- Records for the exercise:

________________________________________

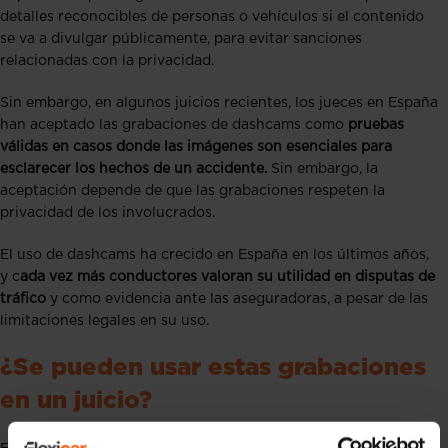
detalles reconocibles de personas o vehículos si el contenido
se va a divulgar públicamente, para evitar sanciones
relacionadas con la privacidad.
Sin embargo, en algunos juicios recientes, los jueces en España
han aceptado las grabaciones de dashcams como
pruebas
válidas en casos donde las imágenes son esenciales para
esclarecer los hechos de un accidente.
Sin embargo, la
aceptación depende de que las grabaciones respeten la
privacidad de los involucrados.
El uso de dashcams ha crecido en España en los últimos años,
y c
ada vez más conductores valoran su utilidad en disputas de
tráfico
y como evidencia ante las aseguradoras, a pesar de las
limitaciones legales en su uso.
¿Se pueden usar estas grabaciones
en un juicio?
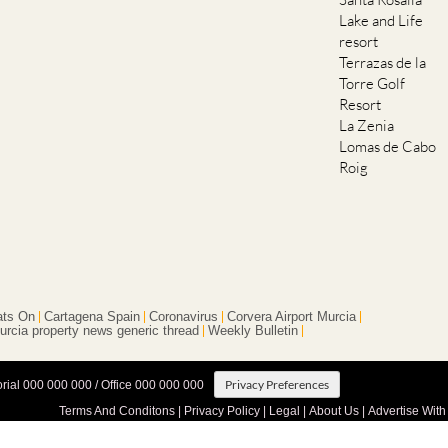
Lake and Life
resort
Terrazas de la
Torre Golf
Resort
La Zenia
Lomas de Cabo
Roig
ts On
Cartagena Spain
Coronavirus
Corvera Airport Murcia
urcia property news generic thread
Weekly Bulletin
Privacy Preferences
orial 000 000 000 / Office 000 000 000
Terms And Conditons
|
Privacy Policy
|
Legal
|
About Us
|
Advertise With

________________________________________

Please reproduce the records above exactly, omitting every picture.

- Response area:
detalles reconocibles de personas o vehículos si el contenido
se va a divulgar públicamente, para evitar sanciones
relacionadas con la privacidad.
Sin embargo, en algunos juicios recientes, los jueces en España
han aceptado las grabaciones de dashcams como
pruebas
válidas en casos donde las imágenes son esenciales para
esclarecer los hechos de un accidente.
Sin embargo, la
aceptación depende de que las grabaciones respeten la
privacidad de los involucrados.
El uso de dashcams ha crecido en España en los últimos años,
y c
ada vez más conductores valoran su utilidad en disputas de
tráfico
y como evidencia ante las aseguradoras, a pesar de las
limitaciones legales en su uso.
¿Se pueden usar estas grabaciones
en un juicio?
Lake and Life
resort
Terrazas de la
Torre Golf
Resort
La Zenia
Lomas de Cabo
Roig
ts On
Cartagena Spain
Coronavirus
Corvera Airport Murcia
urcia property news generic thread
Weekly Bulletin
Privacy Preferences
orial 000 000 000 / Office 000 000 000
Terms And Conditons
|
Privacy Policy
|
Legal
|
About Us
|
Advertise With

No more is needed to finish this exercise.